What the exercise asks. Locate, in the data below, the line that contains "There are many" and the line that contains "We can think"; reproduce exactly those two lines and every line between them, nothing more.

- Opening Delimiter -

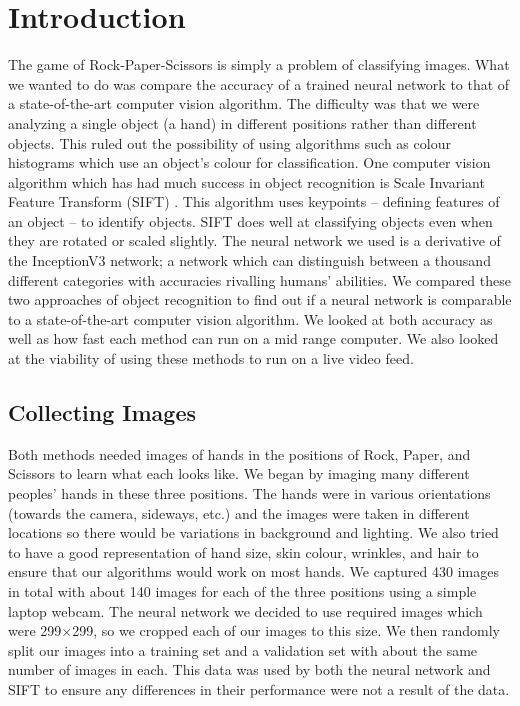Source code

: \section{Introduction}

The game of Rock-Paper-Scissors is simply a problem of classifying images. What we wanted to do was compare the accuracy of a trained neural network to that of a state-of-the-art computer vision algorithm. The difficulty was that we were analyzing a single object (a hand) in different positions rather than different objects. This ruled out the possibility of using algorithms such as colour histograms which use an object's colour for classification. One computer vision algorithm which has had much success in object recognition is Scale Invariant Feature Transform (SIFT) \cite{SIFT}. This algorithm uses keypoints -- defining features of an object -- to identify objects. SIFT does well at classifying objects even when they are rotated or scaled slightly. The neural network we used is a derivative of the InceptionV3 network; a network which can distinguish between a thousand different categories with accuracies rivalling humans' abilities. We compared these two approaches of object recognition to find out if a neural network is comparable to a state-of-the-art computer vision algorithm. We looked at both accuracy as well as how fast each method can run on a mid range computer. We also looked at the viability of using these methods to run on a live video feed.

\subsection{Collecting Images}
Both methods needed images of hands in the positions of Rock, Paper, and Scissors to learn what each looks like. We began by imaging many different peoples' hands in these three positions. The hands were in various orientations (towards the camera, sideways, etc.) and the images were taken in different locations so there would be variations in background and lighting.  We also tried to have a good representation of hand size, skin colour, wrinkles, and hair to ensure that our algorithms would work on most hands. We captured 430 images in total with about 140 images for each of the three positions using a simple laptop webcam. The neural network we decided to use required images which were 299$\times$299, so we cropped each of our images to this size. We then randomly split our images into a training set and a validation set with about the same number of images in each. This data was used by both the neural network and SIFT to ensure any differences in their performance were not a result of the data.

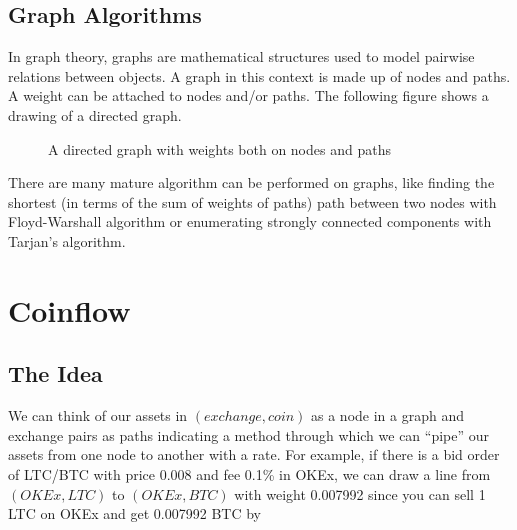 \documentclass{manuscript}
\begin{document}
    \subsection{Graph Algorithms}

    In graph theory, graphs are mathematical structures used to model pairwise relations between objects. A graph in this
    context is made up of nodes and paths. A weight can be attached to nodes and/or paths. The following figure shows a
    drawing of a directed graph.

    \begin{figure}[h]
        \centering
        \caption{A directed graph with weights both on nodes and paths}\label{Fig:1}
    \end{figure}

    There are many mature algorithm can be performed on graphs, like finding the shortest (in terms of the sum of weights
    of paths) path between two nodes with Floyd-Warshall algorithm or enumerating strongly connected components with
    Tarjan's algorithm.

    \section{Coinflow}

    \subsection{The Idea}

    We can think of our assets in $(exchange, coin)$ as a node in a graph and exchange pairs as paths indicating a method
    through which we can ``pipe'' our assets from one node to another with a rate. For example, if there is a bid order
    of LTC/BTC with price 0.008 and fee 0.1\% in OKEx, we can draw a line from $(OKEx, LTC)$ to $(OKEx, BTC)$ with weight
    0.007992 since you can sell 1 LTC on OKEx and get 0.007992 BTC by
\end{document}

- Closing Delimiter -

Task response.
    There are many mature algorithm can be performed on graphs, like finding the shortest (in terms of the sum of weights
    of paths) path between two nodes with Floyd-Warshall algorithm or enumerating strongly connected components with
    Tarjan's algorithm.

    \section{Coinflow}

    \subsection{The Idea}

    We can think of our assets in $(exchange, coin)$ as a node in a graph and exchange pairs as paths indicating a method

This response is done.